Known for their extreme hooks, tight and punky sensibilities, and boy/girl twee harmonies that were ever so prevalent in underground or "alternative" music for a short period of time, Lily Liver were the bee's knees of basement reared indie-pop in the Twin Cities.
Made up of bassist Rob Burkhardt, drummer Hallie Bowman, and singer/guitarist Missy Greer, the trio teamed up during their time at the University of Minnesota in the early '90s. As a college band they would dominate the local music scene, bringing their sound and spirit to the stage of the 7th St. Entry, Uptown Bar, and the legendary 24 Bar, where they would have to prove themselves among the wealth of more heavy punk or grunge acts in town. There was an overt seriousness to most of the sound of the Twin Cities music scene at the time, and Lily Liver somehow managed to eschew most of the bravado expected from the stage and used their spunk, sincerity, and sense of humor to distinguish themselves as one of the best bands of that era.
I got a hold of Missy Greer while she was unpacking boxes and pricing things for a garage sale she's having this weekend in South Minneapolis to prod her about her old band. "No I don't have any records. But do you need a hokey pokey sound machine? It's an ice cream truck that can play your records," she asks me, as I ask her about their "Queen of Ball" single that came out in 1994.
"The seven inch was recorded with...with Ryan, uh what the hell was his name? We got hooked up with him from the Hang Ups." Missy recalls. "They sort of pushed us out. For some reason they really liked us and nudged us along. And well, the Magnolias were like my idols."
Claiming to not be very accomplished, though coming from a musical family, Missy and Lily Liver would spend hours in the basement four nights a week initially coming up with their infectious songs. Writing music together and working as a unit, they developed a call and response, intermingling vocal parts that elevated their lyrics which tended to be about relationships and a certain level of naivete about daily life.
"'Queen of the Ball' is about all of us in high school and how crappy people were," Greer explains. "Humor was a big part of Rob, Hallie, and my relationship. We were always joking about things. We went into this weird studio that had red walls, which is my favorite color. So the idea of having it on red vinyl was really exciting to me."
With hearts on their sleeves, the driving bounce from drummer Hallie Bowman and the crunching guitars and sweet vocals of Lily Liver inspired sing-alongs as much as they offered a personal reflection from Burkhardt and Greer, complete with tongue-in-cheek slacker-isms the band perfected.

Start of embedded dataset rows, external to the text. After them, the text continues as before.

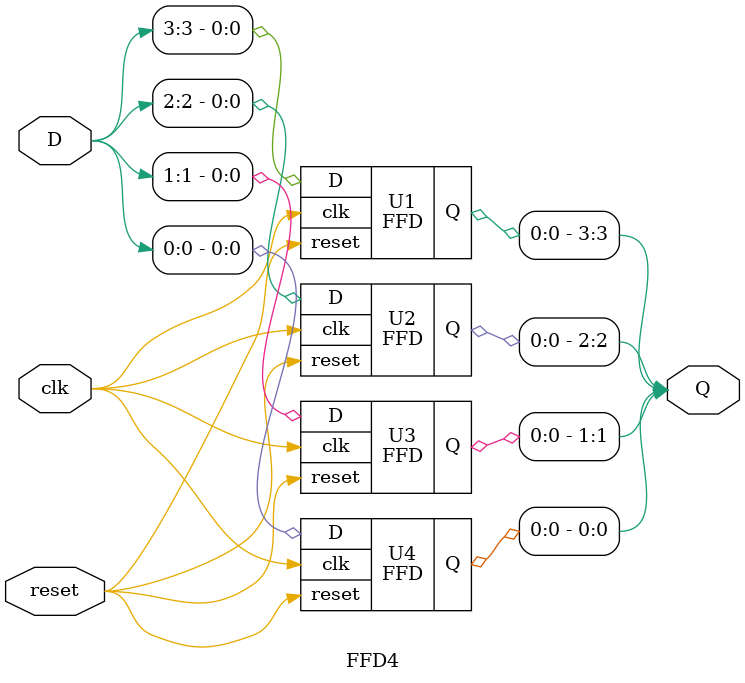
<source format=v>


module FFD(input wire clk, reset, D, output reg Q);

  always @(posedge clk or posedge reset)
    begin
      if (reset)
        Q <= 1'b0;
      else
        Q <= D;
    end
endmodule

// Flip Flop 4 bits
module FFD4(input wire clk, reset, input wire [3:0] D, output reg [3:0] Q);


  FFD U1(clk, reset, D[3], Q[3]);
  FFD U2(clk, reset, D[2], Q[2]);
  FFD U3(clk, reset, D[1], Q[1]);
  FFD U4(clk, reset, D[0], Q[0]);


endmodule


</source>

"One of my favorite things to do was to write. When I went to college I wanted to be a writer and I had books and books of stuff I had written and the lyrics would come from that." While describing the b-side "Movie Star," Greer happens to pull out a picture of Audrey Hepburn from a box. "That's funny. Because that song was actually about her! I really wanted to be her."
"My Aunt plays in a blues band these days up in Duluth at coffee shops and she actually plays 'Movie Star' in her set. She jams it out on a piano," Greer says proudly. "The thing that was most beneficial to me was I was the shyest kid in the world. Playing in a band made me be social. It helped me with my career now and everything."
Eventually Burkhardt would switch to guitar and the band added bassist Dan Long, who brought new energy and started his own label to release Lily Liver's full length record, I've Got You right where You Want Me. But Greer struggled with chronic fatigue and muscle pain that, along with enduring wild times in Lily Liver and the passing of her younger brother, Scott, eventually made her bow out of life in a band in 1999 with the band's final gig opening for Bob Mould at First Avenue.
Working at the veterinary hospital at the University as a technician and teacher for nine years now, Missy stays in touch with her former band mates as much she can. "Hallie found the love of her life and started having children. Rob is married and has a daughter and still plays some music. Dan is out in Portland and visits from time to time."
While she still fools around with her guitar and looks fondly on her past, she talks with some hesitance about sparking things off again. "To this day I try to play music with other people and it just doesn't work. Lily Liver actually did try to play this winter and we all got together. I just couldn't do it. I'm just not that person anymore. Not that it was bad, I just have moved on."
We talked a bit more about garage sales and purging oneself of your possessions, all the stuff you accumulate and how freeing it can be to redistribute the things that don't matter to you much anymore. Digging through some old books, Missy unearths another part of her past that sends another flood of memories. "I actually found this book of my lyrics from back then mixed in with my journal. After looking at it I'd love to make it into a book."